_JOB 1_
In the blog post about finding a rollator, what had the mother-in-law been using to get around before she asked for a walker?
_JOB 2_
Continue the blog post about finding a rollator for the mother-in-law, starting after its final sentence.

_SELECTED EXCERPT_

So How Was Your Day?

Rollators and Fernco Donuts




Yup, that’s how I spent half of my day yesterday. Doing, fixing, researching and learning.

My mother in law isn’t in the best physical shape anymore. She’s old and ailing, and has been pretty much bed ridden for the past several months from a back injury. She finally seems to be healing, and wanted a walker to help her get around her house. She’d been using two little canes, the “stable” kind with the plate on the bottom that has 4 feet on it, but things were still quite wobbly, so a walker it was. But not just any walker, she wanted one with wheels on, and that kind is called a rollator. News to me. Naturally, being my mother in law, any old rollator wasn’t good enough. She’s short and heavy, so she needed the special kind built for people of her dimension. Hard to find. Oh, and it had to have a backrest, and a seat, a padded seat that is, extra wide. And it had to have a basket, thank you very much, or else it was no good. Oh, and exceptionally low handles, because the MIL is the size of a hobbit.

_RECORDED DATA_
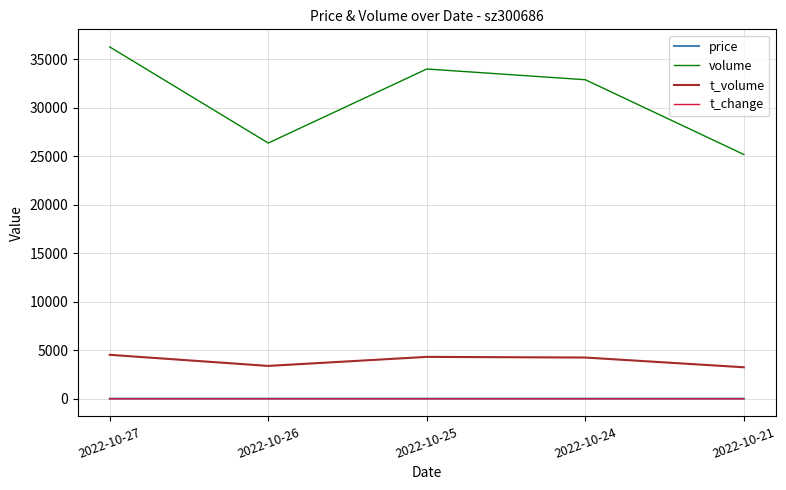

True or false: volume and t_volume intersect in this chart.

False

_FINAL ANSWER 1_
Two small "stable" canes, each with a plate on the bottom that has four feet.

_FINAL ANSWER 2_
So we looked online, and went through dozens of different models. Hundreds? I’d never given these things a thought, and was rather surprised to find that there are hundreds of different models out there, in all sizes and materials, in a wide price range from “not bad” to “you’ve got to be kidding”. And good luck to you finding the useful specifications, such as seat size, seat height, and handle height range. They all look pretty much like this:

image

So we finally located one, and it turned out to be the least expensive model out there, and we could have even ordered it from Wal-mart. The box got shipped, she opened the carton, and without even putting the thing together we heard a solid week of phone calls telling us how no good it was. Gosh, so glad we spent hours and hours shopping online for you. We would have gone down there and put it together for her right away, but with work schedules and the snowstorm ... you know how it goes.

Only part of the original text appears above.